If you have a lot of form submissions recorded in Google Analytics or if your Adwords conversions are more than your actual inquiries, you might want to use form submission tracking using Google Tag Manager. Most forms use some sort of validation to make sure they avoid common typos and get submitted correctly.
In order to make sure we collect accurate data using form submission tracking, we should only track validated form submissions in analytics. This ensures that the data our analytics tools collect matches the actual number of submissions recorded in your system.
Google Tag Manager provides built-in functionality to track validated form submissions but there are some limitations to the approach. I discuss two ways to implement validation to improve conversion tracking below.
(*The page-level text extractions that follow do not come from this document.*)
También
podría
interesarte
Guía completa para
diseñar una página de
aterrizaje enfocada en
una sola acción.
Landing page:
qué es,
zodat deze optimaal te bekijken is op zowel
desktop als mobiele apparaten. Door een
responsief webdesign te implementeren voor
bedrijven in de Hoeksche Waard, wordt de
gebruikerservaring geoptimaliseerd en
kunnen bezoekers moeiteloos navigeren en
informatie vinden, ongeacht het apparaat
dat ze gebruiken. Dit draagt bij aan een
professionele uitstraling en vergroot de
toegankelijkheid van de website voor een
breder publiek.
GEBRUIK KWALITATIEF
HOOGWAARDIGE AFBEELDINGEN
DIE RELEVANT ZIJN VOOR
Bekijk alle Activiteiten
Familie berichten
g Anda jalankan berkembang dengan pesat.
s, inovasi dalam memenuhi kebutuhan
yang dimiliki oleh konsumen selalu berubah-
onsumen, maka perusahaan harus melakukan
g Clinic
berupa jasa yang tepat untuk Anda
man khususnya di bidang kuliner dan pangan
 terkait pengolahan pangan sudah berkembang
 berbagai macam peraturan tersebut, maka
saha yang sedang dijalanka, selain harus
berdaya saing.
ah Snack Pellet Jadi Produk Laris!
FORM VALIDATION WITHIN A WEBSITE
Building form validation within a website is a good practice as it ensures that the user fills out correct information. This saves time spent on waiting for an https response and also saves server from dealing with bad form input. This is a common feature of most form plugins as seen in the image below.
Even with validation embedded in website code, GTM by default, fires the form submission tracking tag whenever the form is submitted, regardless of incomplete form inputs and at times, empty forms.
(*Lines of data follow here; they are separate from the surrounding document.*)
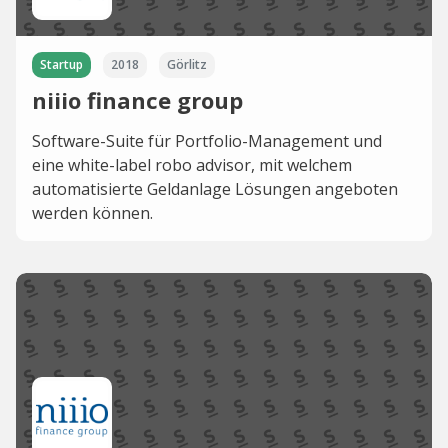
Startup
2018
Görlitz
niiio finance group
Software-Suite für Portfolio-Management und
eine white-label robo advisor, mit welchem
automatisierte Geldanlage Lösungen angeboten
werden können.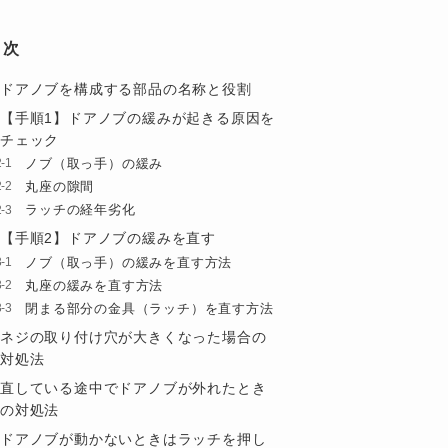
目次
ドアノブを構成する部品の名称と役割
【手順1】ドアノブの緩みが起きる原因を
チェック
ノブ（取っ手）の緩み
丸座の隙間
ラッチの経年劣化
【手順2】ドアノブの緩みを直す
ノブ（取っ手）の緩みを直す方法
丸座の緩みを直す方法
閉まる部分の金具（ラッチ）を直す方法
ネジの取り付け穴が大きくなった場合の
対処法
直している途中でドアノブが外れたとき
の対処法
ドアノブが動かないときはラッチを押し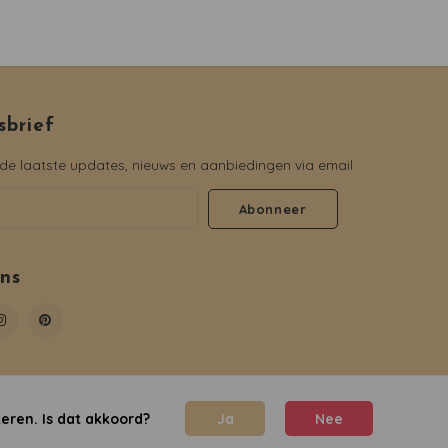
sbrief
e laatste updates, nieuws en aanbiedingen via email
Abonneer
ons
eren. Is dat akkoord?
Ja
Nee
FORM SUBMISSION TRACKING GOOGLE TAG MANAGER
To ensure that a form is validated, Google has created form validation within the website, which ensures that Form Tag is only fired when form gets submitted successfully.
Does “Check Validation” Validate All Forms?
We can see Check Validation box under Configure Trigger but this validation is limited to validating certain elements, like where the form is located on the site, and not the actual field validation that is required to actually validate form.
A RELIABLE ALTERNATE
Tracking form submission with GTM is quite different and it tracks whenever the form is submitted. Best practice of validating forms is to utilize custom Javascript code and apply it as required, triggering condition. To do so, we create a Custom Javascript Variable within Tag Manager.
Please note this requires familiarity with javascript. If that is not what you are used to, share the following with your developer:
Under Container Tab in GTM, select Variable from left navigation.
Scroll-down to User-Defined Variables.
Click New button.
Select Custom JavaScript as the required type.
Here we can write any kind of validations required before successful submission.
Example:
In the case of the aforementioned example, I have a simple user feedback form. There are three fields with id input1, input2 and input 3 respectively. The following code can be used for simple validation:
function(){ var emailReg = /^([a-zA-Z0-9_.+-])+\@(([a-zA-Z0-9-])+\.)+([a-zA-Z0-9]{2,4})+$/; var ContactForm = jQuery('#gform_3'); if(ContactForm.find('#input1').val().length>0 && emailReg.test((ContactForm.find('#input2').val())) && ContactForm.find('#input3').val().length>0) { return true; } else { return false; } }
The code makes sure that there are no empty fields when form is submitted.
It also validates that email input is in correct format.
You can extend code by further validating data type of “Name” field or put checks for any other validation, depending on what you require. Make Sure to Match GTM Validation with Site Validation. Once this variable is created, we can integrate it in our Form tag.
As shown above, under the Fire On section, we have included additional condition contactFormValidation(Custom Javascript Variable) to be true to trigger Form Submission. Once Tag is updated and published, we don’t have to worry about Form Validation anymore.
If you have multiple forms you’ll need to create a validation variable for each one based on fields in the form. Once this trigger is ready you can apply this to any tag that is triggered based on form submission tracking and it will ensure that the data becomes accurate by only firing on valid conversions.